Алиса будет жить.

Один раз мне послышались за стальными стенами чьи-то радиопереговоры — по громкой связи или телефону, может быть — и я потратил несколько минут на то, что кричал и молотил окровавленными кулаками по стенке, вызывая, выпрашивая, вымаливая помощь. Но голоса утихли и больше не возвращались. Я откашлялся, сплюнул черной слюной и двинулся прочь.

Тишина, на которую я, валяясь в шахте, не обращал внимания, давила с двух сторон. Человек — существо социальное, для нормального функционирования ему требуется общество себе подобных. А тут — ничего, кроме капающей где-то в отдалении воды, да приглушенного шипения пара, вырывающегося из пробитых централей. А кроме того, не было слышно ни малейших признаков человеческой деятельности, шума спасательных работ и рева техники. Не то, чтобы я ждал триумфального прибытия двадцати мотоциклов с пулеметами для торжественного извлечения героя из-под завалов, но от расчистки путей и тоннелей не отказался бы. Пока что пробираться по ним было не быстро и не особенно удобно.

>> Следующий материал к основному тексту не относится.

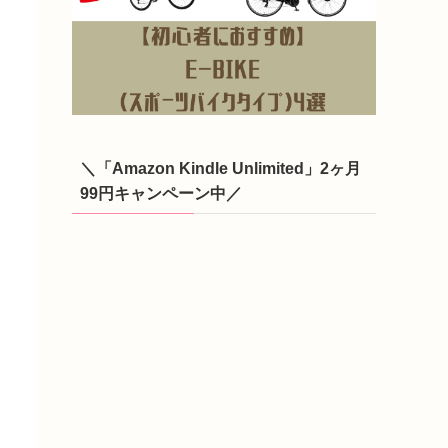
＼「Amazon Kindle Unlimited」2ヶ月
99円キャンペーン中／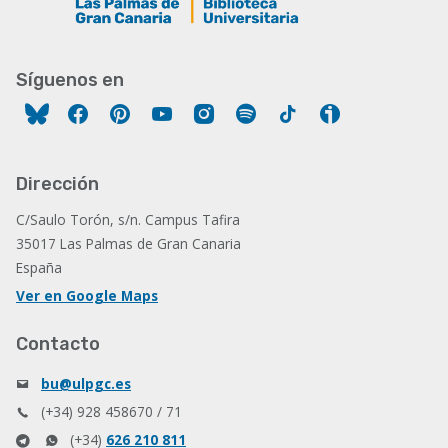
Síguenos en
Facebook
Pinterest
YouTube
Instagram
Spotify
Tiktok
Ivoox
Dirección
C/Saulo Torón, s/n. Campus Tafira
35017 Las Palmas de Gran Canaria
España
Ver en Google Maps
Contacto
bu@ulpgc.es
(+34) 928 458670 / 71
(+34)
626 210 811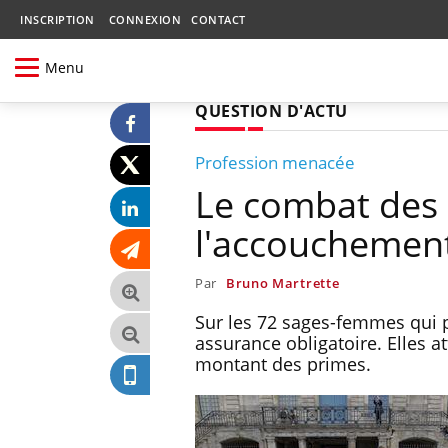
INSCRIPTION
CONNEXION
CONTACT
Menu
QUESTION D'ACTU
Profession menacée
Le combat des
l'accouchement
Par
Bruno Martrette
Sur les 72 sages-femmes qui p
assurance obligatoire. Elles 
montant des primes.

Что же случилось наверху, пока я творчески валялся в отключке и акробатическим образом ползал по ржавым лестницам?

У ног что-то блеснуло тусклым металлическим блеском, засыпанное пылью, похожее на продолговатую кучу мусора. Я бы проскочил мимо, не заметив, если бы странно обострившееся зрение не отметило торчащий из грязи рыжий ежик волос. Алиса!

Я рухнул на колени — еще несколько часов назад это движение стоило бы мне мгновенной вспышки оглушающей боли — трясущимися руками высвободил безвольное тело из объятий мусора и пыли, обмахнул рукавом исполосованной куртки голову. На ее лице застыли черные дорожки рвоты, глаза были широко раскрыты, зрачок не реагировал. На виске чернела засохшей кровью страшная, глубокая впадина. Вокруг кисло пахло болезнью и смертью. Я прижал дрожащими пальцами запястье, положил ладонь на шею, прижался ухом к груди.

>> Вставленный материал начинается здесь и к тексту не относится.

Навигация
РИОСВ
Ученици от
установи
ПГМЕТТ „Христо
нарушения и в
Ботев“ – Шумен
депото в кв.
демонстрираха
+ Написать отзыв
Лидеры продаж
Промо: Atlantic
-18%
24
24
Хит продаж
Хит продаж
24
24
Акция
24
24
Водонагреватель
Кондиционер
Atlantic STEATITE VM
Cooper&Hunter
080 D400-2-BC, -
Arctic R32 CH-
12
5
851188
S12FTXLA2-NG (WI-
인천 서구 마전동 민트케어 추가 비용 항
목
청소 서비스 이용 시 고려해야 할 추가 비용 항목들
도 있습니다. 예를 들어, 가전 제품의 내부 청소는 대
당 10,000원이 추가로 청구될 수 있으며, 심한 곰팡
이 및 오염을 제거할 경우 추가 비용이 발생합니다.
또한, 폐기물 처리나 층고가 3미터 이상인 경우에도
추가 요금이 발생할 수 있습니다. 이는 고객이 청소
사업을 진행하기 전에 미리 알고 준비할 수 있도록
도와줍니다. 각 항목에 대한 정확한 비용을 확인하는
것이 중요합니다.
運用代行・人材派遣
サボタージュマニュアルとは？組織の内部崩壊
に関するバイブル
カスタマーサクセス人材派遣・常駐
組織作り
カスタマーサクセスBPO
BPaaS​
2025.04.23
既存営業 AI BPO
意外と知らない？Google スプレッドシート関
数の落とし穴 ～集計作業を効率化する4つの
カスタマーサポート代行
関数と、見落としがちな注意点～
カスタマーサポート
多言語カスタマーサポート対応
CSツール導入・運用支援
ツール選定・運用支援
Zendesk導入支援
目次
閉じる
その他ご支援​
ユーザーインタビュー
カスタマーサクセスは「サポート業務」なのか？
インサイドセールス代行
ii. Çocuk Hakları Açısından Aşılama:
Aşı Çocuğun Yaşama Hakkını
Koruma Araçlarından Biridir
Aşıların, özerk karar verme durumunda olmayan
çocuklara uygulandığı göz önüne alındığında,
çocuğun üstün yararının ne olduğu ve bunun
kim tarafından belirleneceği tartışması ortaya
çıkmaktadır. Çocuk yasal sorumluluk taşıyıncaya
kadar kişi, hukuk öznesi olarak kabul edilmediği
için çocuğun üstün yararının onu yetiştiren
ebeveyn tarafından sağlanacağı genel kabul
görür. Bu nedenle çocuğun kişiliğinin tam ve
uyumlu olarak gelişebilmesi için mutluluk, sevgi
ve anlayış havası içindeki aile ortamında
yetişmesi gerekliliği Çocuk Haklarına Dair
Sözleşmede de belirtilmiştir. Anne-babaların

Тишина. Угрюмая, могильная, без единого просвета. Пульса не было, грудь не двигалась.

После разрушения комплекса, видимо, ее капсула оказалась повреждена не так сильно, как моя, и, точно по инструкции, опустилась на глубину, защищающую от поражения. Капсулы рассчитывались на взрыв атомной бомбы в радиусе километра, и если бы у меня все сработало как надо, то… Но не сработало.

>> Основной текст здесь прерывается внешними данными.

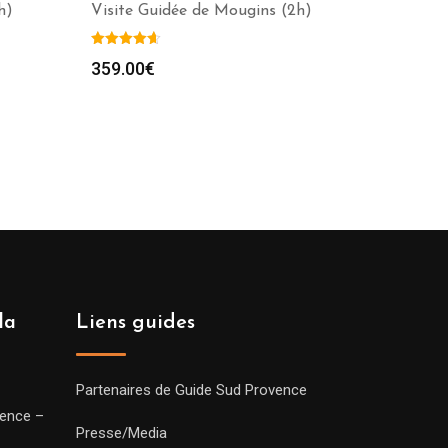
h)
Visite Guidée de Mougins (2h)
359.00
€
la
Liens guides
Partenaires de Guide Sud Provence
vence –
Presse/Media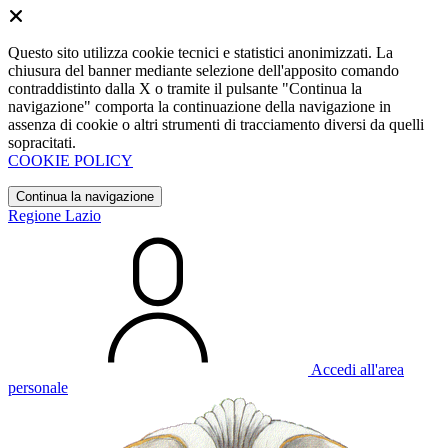
Questo sito utilizza cookie tecnici e statistici anonimizzati. La
chiusura del banner mediante selezione dell'apposito comando
contraddistinto dalla X o tramite il pulsante "Continua la
navigazione" comporta la continuazione della navigazione in
assenza di cookie o altri strumenti di tracciamento diversi da quelli
sopracitati.
COOKIE POLICY
Continua la navigazione
Regione Lazio
Accedi all'area
personale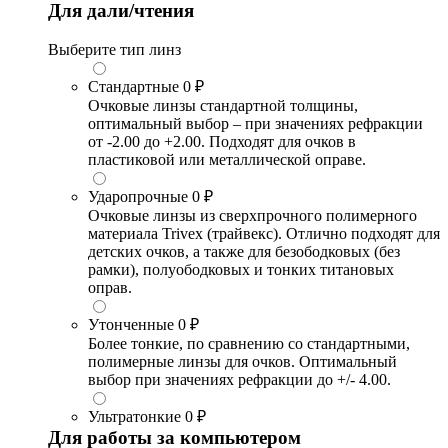
Для дали/чтения
Выберите тип линз
Стандартные
0 ₽
Очковые линзы стандартной толщины,
оптимальный выбор – при значениях рефракции
от -2.00 до +2.00. Подходят для очков в
пластиковой или металлической оправе.
Ударопрочные
0 ₽
Очковые линзы из сверхпрочного полимерного
материала Trivex (трайвекс). Отлично подходят для
детских очков, а также для безободковых (без
рамки), полуободковых и тонких титановых
оправ.
Утонченные
0 ₽
Более тонкие, по сравнению со стандартными,
полимерные линзы для очков. Оптимальный
выбор при значениях рефракции до +/- 4.00.
Ультратонкие
0 ₽
Для работы за компьютером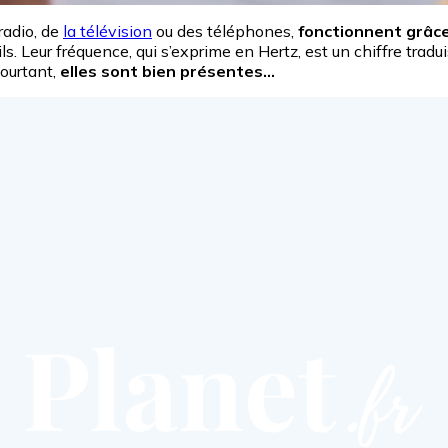
 radio, de
la télévision
ou des téléphones,
fonctionnent grâc
. Leur fréquence, qui s’exprime en Hertz, est un chiffre tradu
pourtant,
elles sont bien présentes…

Правда, у Алиски тоже что-то пошло не так. Близкий взрыв оружейных погребов, или случайная бетонная плита — она заработала контузию, отсюда и рвота. Но оказалась в состоянии покинуть поврежденную капсулу и выбраться через такое же технологическое отверстие, что и я. Сама, своими ободранными в кровь руками с сорванными ногтями. Вот только тело не выдержало, оно смогло только вынести ее в ближайшую комнату, после чего отключилось. Навсегда. Алиски больше не было.

И я опоздал.

Я так и просидел на грязном полу, с ее телом на руках, уронив голову, зажмурив глаза, в которых за закрытыми веками все так же мигали равнодушные огни аварийного освещения. Я ни о чем не думал, просто сидел, отчаявшись, непослушными, бесчувственными пальцами ероша ее жесткие волосы, водя пальцами по мягким изгибам неподвижного мертвого лица. Наверное, это длилось несколько месяцев, потому что я весь исхудал и высох, как скелет с фотографий заключенных британских концлагерей*, моя одежда истлела, а обрывки мыслей износились и унеслись ветром, как сгоревшая черная бумага.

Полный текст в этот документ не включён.